■ **TRY IT**:
Go through the listing below and output exactly the line with "Education-Based Program |", the line with "Other Individual |", and each line between; omit the rest.

Top of RECORDS FOR THIS TASK

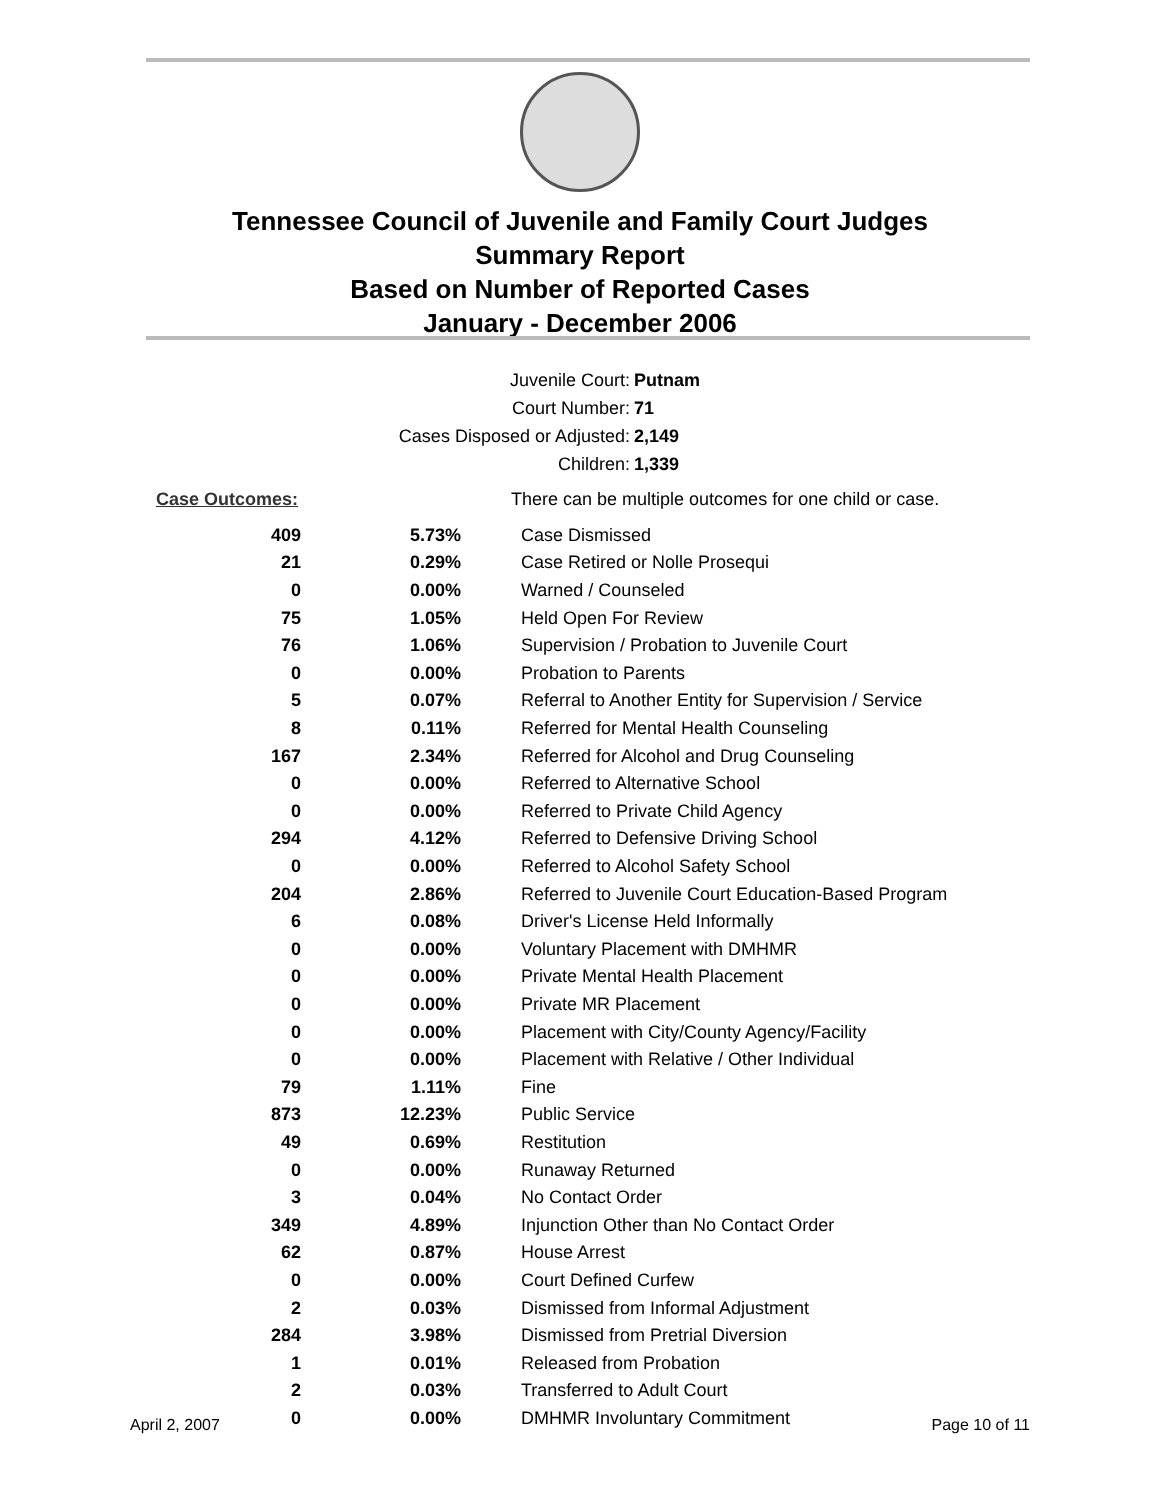Tennessee Council of Juvenile and Family Court Judges
Summary Report
Based on Number of Reported Cases
January - December 2006
Juvenile Court: Putnam
Court Number: 71
Cases Disposed or Adjusted: 2,149
Children: 1,339
| Case Outcomes: | | There can be multiple outcomes for one child or case. |
| 409 | 5.73% | Case Dismissed |
| 21 | 0.29% | Case Retired or Nolle Prosequi |
| 0 | 0.00% | Warned / Counseled |
| 75 | 1.05% | Held Open For Review |
| 76 | 1.06% | Supervision / Probation to Juvenile Court |
| 0 | 0.00% | Probation to Parents |
| 5 | 0.07% | Referral to Another Entity for Supervision / Service |
| 8 | 0.11% | Referred for Mental Health Counseling |
| 167 | 2.34% | Referred for Alcohol and Drug Counseling |
| 0 | 0.00% | Referred to Alternative School |
| 0 | 0.00% | Referred to Private Child Agency |
| 294 | 4.12% | Referred to Defensive Driving School |
| 0 | 0.00% | Referred to Alcohol Safety School |
| 204 | 2.86% | Referred to Juvenile Court Education-Based Program |
| 6 | 0.08% | Driver's License Held Informally |
| 0 | 0.00% | Voluntary Placement with DMHMR |
| 0 | 0.00% | Private Mental Health Placement |
| 0 | 0.00% | Private MR Placement |
| 0 | 0.00% | Placement with City/County Agency/Facility |
| 0 | 0.00% | Placement with Relative / Other Individual |
| 79 | 1.11% | Fine |
| 873 | 12.23% | Public Service |
| 49 | 0.69% | Restitution |
| 0 | 0.00% | Runaway Returned |
| 3 | 0.04% | No Contact Order |
| 349 | 4.89% | Injunction Other than No Contact Order |
| 62 | 0.87% | House Arrest |
| 0 | 0.00% | Court Defined Curfew |
| 2 | 0.03% | Dismissed from Informal Adjustment |
| 284 | 3.98% | Dismissed from Pretrial Diversion |
| 1 | 0.01% | Released from Probation |
| 2 | 0.03% | Transferred to Adult Court |
| 0 | 0.00% | DMHMR Involuntary Commitment |
April 2, 2007 Page 10 of 11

Bottom of RECORDS FOR THIS TASK

■ **EXERCISE SOLUTION**:
| 204 | 2.86% | Referred to Juvenile Court Education-Based Program |
| 6 | 0.08% | Driver's License Held Informally |
| 0 | 0.00% | Voluntary Placement with DMHMR |
| 0 | 0.00% | Private Mental Health Placement |
| 0 | 0.00% | Private MR Placement |
| 0 | 0.00% | Placement with City/County Agency/Facility |
| 0 | 0.00% | Placement with Relative / Other Individual |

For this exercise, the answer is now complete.